Auto-discovery tag missing from HTML head. A feed can exist at /rss.xml and be perfectly valid, but if there is no <link rel="alternate" type="application/rss+xml"> tag in the page's <head>, automated discovery systems checking only the HTML may never find it.
How AI Engines Evaluate This
Perplexity operates one of the most feed-aware indexing systems among AI engines. It polls RSS feeds from known domains on a 1-6 hour cycle, using feed items as a real-time content discovery mechanism. Sites with full-content feeds get their new articles evaluated and potentially indexed within the same polling cycle - often under 4 hours from publication. Sites without feeds wait for Perplexity's general crawl schedule.
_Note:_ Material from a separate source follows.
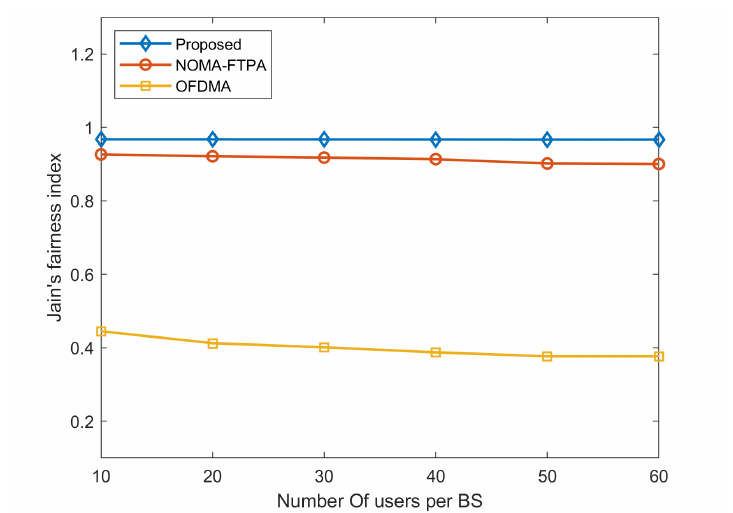
Figure 7. Comparison between different methods in term of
Google's Pubsubhubbub (WebSub) protocol enables near-instant push notification when a feed updates. Sites implementing WebSub pings see their new content reflected in Google's AI Overviews within minutes. This is the fastest path to AI visibility for new content and is natively supported by WordPress and most major CMS platforms.
ChatGPT's browsing and retrieval systems use feeds as a supplementary discovery mechanism. While ChatGPT's primary content source is its training data and web search, its retrieval-augmented generation pipeline benefits from feed-based discovery for timely queries. A question about "latest developments in X" will surface feed-discovered content that may not yet appear in traditional search indexes.
Claude's web search retrieval checks feed availability as a domain quality signal. Domains with active, well-maintained feeds indicate ongoing content investment and are weighted slightly higher for queries where recency matters.
Resources
Key Takeaways
- Publish a valid RSS 2.0 or Atom feed and add an auto-discovery <link> tag in your HTML head.
- Include full article content in content:encoded - not just titles and truncated teasers.
- Keep at least 50 items in your feed so new content is not rotated out before crawlers discover it.
- Add pubDate to every feed item - undated entries are deprioritized by indexing pipelines.